» **Extract to read**
****************

Lord Lucas: The question goes beyond what the noble Lord said. The noble Lord said that we agree with one another, that these are problems to be faced. However, I was hoping for some guidance from the Minister as to the way the Government are thinking these problems might be solved. Then we can understand in the course of considering this Bill that it makes proper provision for this to be done in an acceptable way. I would, therefore, be very grateful if the noble Lord could at least give a couple of examples of the sort of proof of delivery that the Government would consider acceptable in particular circumstances, and to refer again to the question of believability of signatures. If I receive a signature, and presumably it checks out, it is the signature of what? Of an electronic name and address. How do I make the connection to the person, so that I know the signature is that of a real person, rather than just an electronic identity which goes with a cryptographic signature?

****************

» **Data provided**
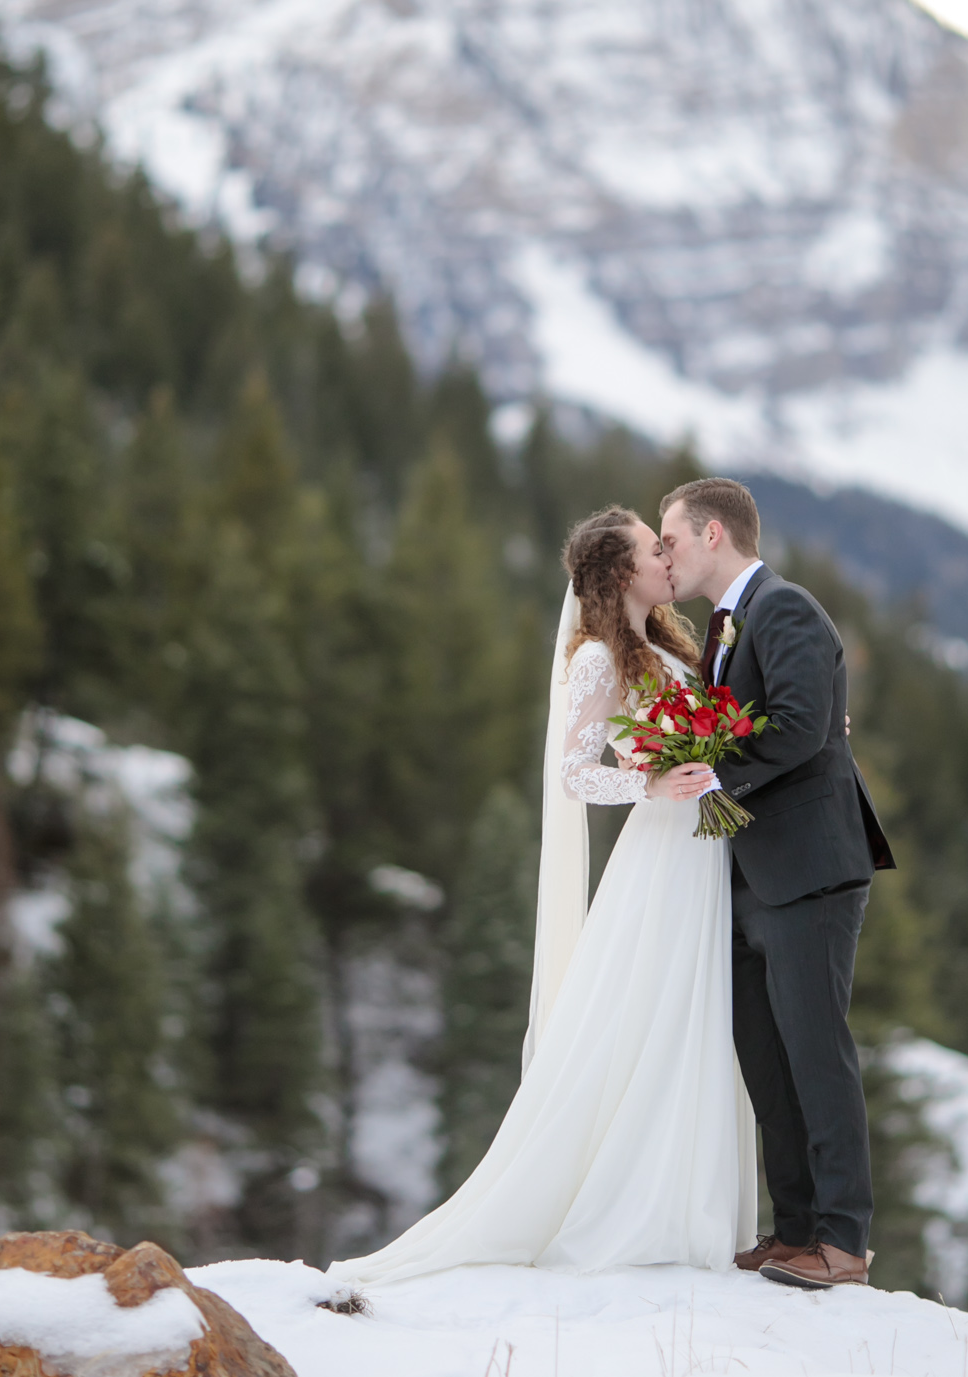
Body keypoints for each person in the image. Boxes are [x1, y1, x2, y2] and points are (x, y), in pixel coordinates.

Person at [325, 506, 757, 1288]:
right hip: (662, 853)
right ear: (621, 571)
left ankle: (690, 1201)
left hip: (704, 849)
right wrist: (649, 782)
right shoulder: (597, 658)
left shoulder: (668, 642)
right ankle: (640, 1207)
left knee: (695, 1018)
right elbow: (571, 772)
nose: (667, 558)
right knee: (656, 1016)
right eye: (650, 549)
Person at [660, 477, 894, 1290]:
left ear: (714, 533)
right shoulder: (728, 628)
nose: (666, 554)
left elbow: (800, 727)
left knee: (816, 1052)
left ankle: (843, 1243)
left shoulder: (785, 607)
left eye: (673, 539)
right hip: (752, 873)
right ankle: (794, 1229)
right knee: (767, 1056)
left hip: (809, 870)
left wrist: (705, 770)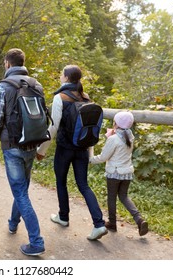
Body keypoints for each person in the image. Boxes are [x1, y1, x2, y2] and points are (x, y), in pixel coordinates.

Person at [36, 65, 108, 241]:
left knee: (61, 182)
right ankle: (99, 224)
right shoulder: (86, 98)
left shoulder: (60, 98)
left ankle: (63, 217)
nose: (60, 76)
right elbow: (90, 130)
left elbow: (53, 126)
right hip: (82, 149)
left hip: (65, 148)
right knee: (83, 185)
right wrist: (91, 154)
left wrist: (41, 150)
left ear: (67, 78)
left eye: (62, 74)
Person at [0, 48, 45, 256]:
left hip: (12, 147)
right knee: (22, 191)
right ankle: (13, 222)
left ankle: (36, 241)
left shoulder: (3, 87)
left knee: (20, 192)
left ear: (7, 64)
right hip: (31, 143)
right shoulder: (36, 84)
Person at [89, 111, 149, 236]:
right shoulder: (130, 137)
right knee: (123, 196)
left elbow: (104, 157)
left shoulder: (114, 139)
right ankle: (139, 219)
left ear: (116, 123)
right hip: (126, 172)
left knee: (112, 197)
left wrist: (91, 158)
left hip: (114, 173)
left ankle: (112, 223)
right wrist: (111, 136)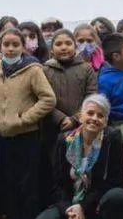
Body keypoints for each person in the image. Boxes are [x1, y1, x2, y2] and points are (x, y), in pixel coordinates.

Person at [32, 94, 123, 219]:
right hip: (72, 201)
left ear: (106, 121)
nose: (94, 118)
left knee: (118, 196)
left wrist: (83, 207)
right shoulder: (64, 141)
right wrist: (68, 209)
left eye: (100, 115)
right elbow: (57, 184)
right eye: (90, 113)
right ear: (81, 116)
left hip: (99, 203)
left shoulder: (112, 139)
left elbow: (114, 180)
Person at [0, 28, 56, 219]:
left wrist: (24, 119)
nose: (10, 48)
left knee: (28, 185)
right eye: (5, 44)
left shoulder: (33, 69)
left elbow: (48, 99)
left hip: (26, 136)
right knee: (8, 185)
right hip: (3, 136)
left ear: (23, 46)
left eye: (15, 44)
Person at [40, 29, 98, 209]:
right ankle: (59, 207)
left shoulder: (86, 69)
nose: (63, 47)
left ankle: (82, 206)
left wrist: (74, 119)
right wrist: (60, 118)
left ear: (75, 46)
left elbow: (92, 97)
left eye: (68, 43)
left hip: (81, 129)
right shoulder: (45, 70)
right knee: (56, 169)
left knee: (80, 168)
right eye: (58, 44)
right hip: (52, 129)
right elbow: (42, 97)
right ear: (52, 48)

****************

Continue the House of Lords exchange about proof of delivery and electronic signatures from the point where it stops.

We have been looking at this in Clause 8 in some detail. It is very important that there is a real person at the other end who can be sued if things go wrong. If you are transferring real property you only have the right to sue. In many circumstances you do not have the right to get your property back. It is therefore important that you know what is at the other end rather than simply that a signature is valid.

Taking that particular example, how do the Government imagine that chain of knowledge of the identity of people will be maintained? Do they think we will need a chain of solicitors to do it, which means that it will be impossible to run a totally electronic system to transfer property? Will we have to change the law of property in some way to make the position of the seller rather better than it is at the moment under a system which presumes there is this exchange of knowledge underlying the signature?